Task prompt:
Give a verbatim quotation of every record.

Stored data entries
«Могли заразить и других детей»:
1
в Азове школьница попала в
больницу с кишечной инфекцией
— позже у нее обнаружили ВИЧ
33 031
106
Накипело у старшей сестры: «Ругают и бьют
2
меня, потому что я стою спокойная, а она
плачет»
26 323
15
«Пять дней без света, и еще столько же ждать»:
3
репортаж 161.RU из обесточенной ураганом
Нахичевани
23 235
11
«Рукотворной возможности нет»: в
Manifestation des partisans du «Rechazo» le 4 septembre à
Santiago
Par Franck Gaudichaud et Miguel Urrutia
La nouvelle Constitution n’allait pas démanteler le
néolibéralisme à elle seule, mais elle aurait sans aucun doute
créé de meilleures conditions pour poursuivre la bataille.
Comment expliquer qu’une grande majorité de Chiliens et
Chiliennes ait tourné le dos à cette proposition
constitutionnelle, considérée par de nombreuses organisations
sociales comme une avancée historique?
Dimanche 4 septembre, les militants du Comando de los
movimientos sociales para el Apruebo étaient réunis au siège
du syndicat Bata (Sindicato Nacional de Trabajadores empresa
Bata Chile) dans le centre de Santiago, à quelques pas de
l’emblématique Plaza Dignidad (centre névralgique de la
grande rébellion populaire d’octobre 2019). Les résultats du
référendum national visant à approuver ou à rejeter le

Response to this task:
«Могли заразить и других детей»:
1
в Азове школьница попала в
больницу с кишечной инфекцией
— позже у нее обнаружили ВИЧ
33 031
106
Накипело у старшей сестры: «Ругают и бьют
2
меня, потому что я стою спокойная, а она
плачет»
26 323
15
«Пять дней без света, и еще столько же ждать»:
3
репортаж 161.RU из обесточенной ураганом
Нахичевани
23 235
11
«Рукотворной возможности нет»: в
Manifestation des partisans du «Rechazo» le 4 septembre à
Santiago
Par Franck Gaudichaud et Miguel Urrutia
La nouvelle Constitution n’allait pas démanteler le
néolibéralisme à elle seule, mais elle aurait sans aucun doute
créé de meilleures conditions pour poursuivre la bataille.
Comment expliquer qu’une grande majorité de Chiliens et
Chiliennes ait tourné le dos à cette proposition
constitutionnelle, considérée par de nombreuses organisations
sociales comme une avancée historique?
Dimanche 4 septembre, les militants du Comando de los
movimientos sociales para el Apruebo étaient réunis au siège
du syndicat Bata (Sindicato Nacional de Trabajadores empresa
Bata Chile) dans le centre de Santiago, à quelques pas de
l’emblématique Plaza Dignidad (centre névralgique de la
grande rébellion populaire d’octobre 2019). Les résultats du
référendum national visant à approuver ou à rejeter le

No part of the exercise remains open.